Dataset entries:
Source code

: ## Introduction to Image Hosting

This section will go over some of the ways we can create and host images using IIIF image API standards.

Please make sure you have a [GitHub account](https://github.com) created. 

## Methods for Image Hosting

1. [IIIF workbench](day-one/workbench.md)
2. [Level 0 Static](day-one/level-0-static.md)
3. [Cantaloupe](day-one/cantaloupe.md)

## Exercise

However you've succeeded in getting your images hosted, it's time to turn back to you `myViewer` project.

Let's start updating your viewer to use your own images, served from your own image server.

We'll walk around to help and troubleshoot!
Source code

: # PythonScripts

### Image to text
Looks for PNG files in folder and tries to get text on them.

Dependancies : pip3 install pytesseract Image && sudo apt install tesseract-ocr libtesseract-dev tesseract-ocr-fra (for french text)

→ **TASK PROMPT**: Copy out exactly the lines between the line with "Let's start updating" and the last line of the entries, counting both of those lines.

→ **WRITTEN RESPONSE**:
Let's start updating your viewer to use your own images, served from your own image server.

We'll walk around to help and troubleshoot!
Source code

: # PythonScripts

### Image to text
Looks for PNG files in folder and tries to get text on them.

Dependancies : pip3 install pytesseract Image && sudo apt install tesseract-ocr libtesseract-dev tesseract-ocr-fra (for french text)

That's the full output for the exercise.